> TASK GOAL
Read the data below line by line and copy each one with "shows" in it.

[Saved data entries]
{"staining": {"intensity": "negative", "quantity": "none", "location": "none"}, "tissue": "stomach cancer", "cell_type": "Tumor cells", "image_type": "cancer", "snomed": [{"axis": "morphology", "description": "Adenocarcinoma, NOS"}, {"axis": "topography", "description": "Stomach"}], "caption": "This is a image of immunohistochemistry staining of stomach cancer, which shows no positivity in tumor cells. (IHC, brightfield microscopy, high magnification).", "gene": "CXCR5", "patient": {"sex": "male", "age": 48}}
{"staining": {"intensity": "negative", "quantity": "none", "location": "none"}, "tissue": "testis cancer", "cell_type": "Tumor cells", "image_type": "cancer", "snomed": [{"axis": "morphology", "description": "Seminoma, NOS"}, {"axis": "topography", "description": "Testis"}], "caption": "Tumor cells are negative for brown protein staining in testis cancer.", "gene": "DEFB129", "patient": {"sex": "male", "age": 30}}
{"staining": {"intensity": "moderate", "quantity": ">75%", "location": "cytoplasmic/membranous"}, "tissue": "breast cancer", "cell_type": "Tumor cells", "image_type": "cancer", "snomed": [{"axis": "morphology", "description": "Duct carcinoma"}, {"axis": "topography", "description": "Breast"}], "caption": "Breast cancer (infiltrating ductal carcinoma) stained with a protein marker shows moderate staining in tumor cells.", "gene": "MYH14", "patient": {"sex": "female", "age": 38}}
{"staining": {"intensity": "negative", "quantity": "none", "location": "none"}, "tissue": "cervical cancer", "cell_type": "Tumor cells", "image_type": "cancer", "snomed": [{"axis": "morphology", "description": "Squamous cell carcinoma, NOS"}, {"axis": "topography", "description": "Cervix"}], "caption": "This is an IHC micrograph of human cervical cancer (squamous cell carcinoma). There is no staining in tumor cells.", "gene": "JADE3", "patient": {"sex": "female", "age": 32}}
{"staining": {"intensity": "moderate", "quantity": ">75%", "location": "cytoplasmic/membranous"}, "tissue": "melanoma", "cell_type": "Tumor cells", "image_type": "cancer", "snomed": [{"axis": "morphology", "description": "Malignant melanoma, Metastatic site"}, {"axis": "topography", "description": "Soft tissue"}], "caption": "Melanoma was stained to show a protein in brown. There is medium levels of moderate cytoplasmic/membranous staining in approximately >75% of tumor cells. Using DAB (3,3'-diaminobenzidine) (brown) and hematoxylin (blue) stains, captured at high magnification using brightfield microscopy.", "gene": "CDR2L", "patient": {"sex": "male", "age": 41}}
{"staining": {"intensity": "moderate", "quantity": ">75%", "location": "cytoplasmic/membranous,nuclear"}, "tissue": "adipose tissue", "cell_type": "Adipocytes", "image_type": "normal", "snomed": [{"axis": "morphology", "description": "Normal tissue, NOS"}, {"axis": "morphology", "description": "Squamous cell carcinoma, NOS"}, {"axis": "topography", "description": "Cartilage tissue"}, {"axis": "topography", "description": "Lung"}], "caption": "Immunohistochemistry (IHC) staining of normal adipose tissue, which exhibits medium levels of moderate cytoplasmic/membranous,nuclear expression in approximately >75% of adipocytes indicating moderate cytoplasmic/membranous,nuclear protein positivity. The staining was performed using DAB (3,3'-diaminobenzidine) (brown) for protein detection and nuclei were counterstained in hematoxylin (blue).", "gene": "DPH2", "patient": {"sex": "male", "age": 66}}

> RESULT OF THIS TASK
{"staining": {"intensity": "negative", "quantity": "none", "location": "none"}, "tissue": "stomach cancer", "cell_type": "Tumor cells", "image_type": "cancer", "snomed": [{"axis": "morphology", "description": "Adenocarcinoma, NOS"}, {"axis": "topography", "description": "Stomach"}], "caption": "This is a image of immunohistochemistry staining of stomach cancer, which shows no positivity in tumor cells. (IHC, brightfield microscopy, high magnification).", "gene": "CXCR5", "patient": {"sex": "male", "age": 48}}
{"staining": {"intensity": "moderate", "quantity": ">75%", "location": "cytoplasmic/membranous"}, "tissue": "breast cancer", "cell_type": "Tumor cells", "image_type": "cancer", "snomed": [{"axis": "morphology", "description": "Duct carcinoma"}, {"axis": "topography", "description": "Breast"}], "caption": "Breast cancer (infiltrating ductal carcinoma) stained with a protein marker shows moderate staining in tumor cells.", "gene": "MYH14", "patient": {"sex": "female", "age": 38}}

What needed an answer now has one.